Immunotherapy with chimeric antigen receptor (CAR) T cells has proven effective in the treatment of patients with B cell malignancies. Yet, challenges remain that prevent their broader appeal as a therapy for more patients and those with different types of cancer. These include limited efficacy against solid tumours, resistance through antigen loss, and severe toxicities. Three new studies sought to address each of these deficits of CAR T cell therapy with unique approaches.

Credit: Carl Conway/Springer Nature Limited

CAR T cells directed against an oncogenic EGFR mutation, EGFR variant III (EGFRvIII) (CART-EGFRvIII), have demonstrated efficacy by decreasing numbers of EGFRvIII-expressing glioblastoma cells in patients. Yet, the remaining tumour tissue in these patients maintains expression of wild-type EGFR, which is not expressed in normal brain tissue but is amplified in 80% of glioblastomas. Attempting to overcome the heterogeneity in target antigen expression, Choi et al. modified the CART-EGFRvIII construct to express a bispecific T cell engager (BiTE) antibody against wild-type EGFR (CART.BiTE) to achieve multi-antigen targeting. Intraventricular delivery of these CART.BiTE cells into immunodeficient mice harbouring intracerebral heterogenous EGFRvIII and wild-type EGFR-expressing glioblastomas led to complete and durable tumour regressions.

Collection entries
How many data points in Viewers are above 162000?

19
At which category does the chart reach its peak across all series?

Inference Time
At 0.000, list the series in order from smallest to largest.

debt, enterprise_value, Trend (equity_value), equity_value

#### Problems to work on
- A) Update the part of the CAR T cell passage that opens with the words containing "Immunotherapy with chimeric" and closes with "with unique approaches.", swapping "severe toxicities" for "serious toxicities".
- B) According to the CAR T cell passage, in what percentage of glioblastomas is wild-type EGFR amplified?
The entries have no connection to the text about CAR T cell therapy.

#### Responses to the tasks
- A)
Immunotherapy with chimeric antigen receptor (CAR) T cells has proven effective in the treatment of patients with B cell malignancies. Yet, challenges remain that prevent their broader appeal as a therapy for more patients and those with different types of cancer. These include limited efficacy against solid tumours, resistance through antigen loss, and serious toxicities. Three new studies sought to address each of these deficits of CAR T cell therapy with unique approaches.

- B) 80%